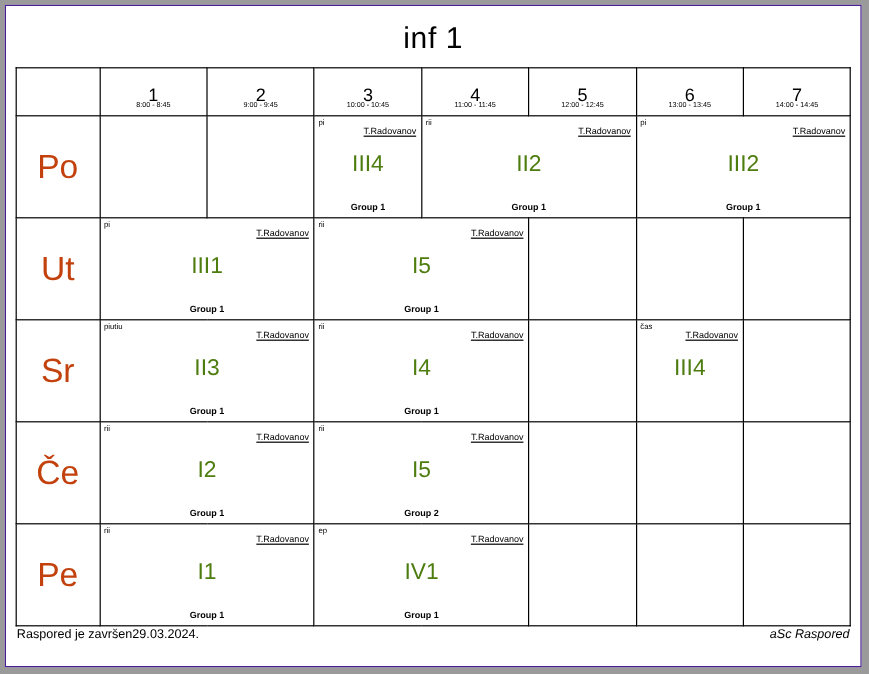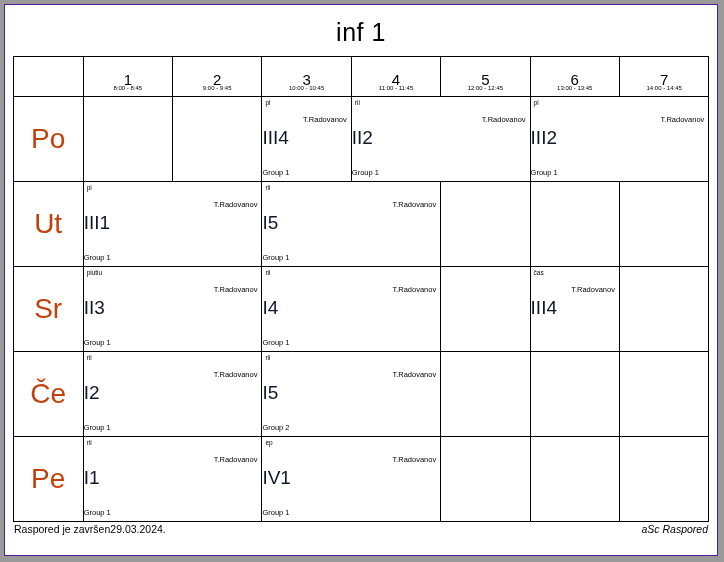--- a/index.html
+++ b/index.html
@@ -95,10 +95,11 @@
   .lesson .teacher {
     position: absolute;
     right: 4px;
-    top: 18px;
+    top: 8px;
     font-size: 7.5px;
     color: #000;
     line-height: 9px;
+    text-decoration: underline;
   }
   .lesson .cls {
     position: absolute;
************
PROBLEM TO SOLVE>
Give the entries again, exactly and in full, with no image included.

REPLY>
--- a/index.html
+++ b/index.html
@@ -95,10 +95,11 @@
   .lesson .teacher {
     position: absolute;
     right: 4px;
-    top: 18px;
+    top: 8px;
     font-size: 7.5px;
     color: #000;
     line-height: 9px;
+    text-decoration: underline;
   }
   .lesson .cls {
     position: absolute;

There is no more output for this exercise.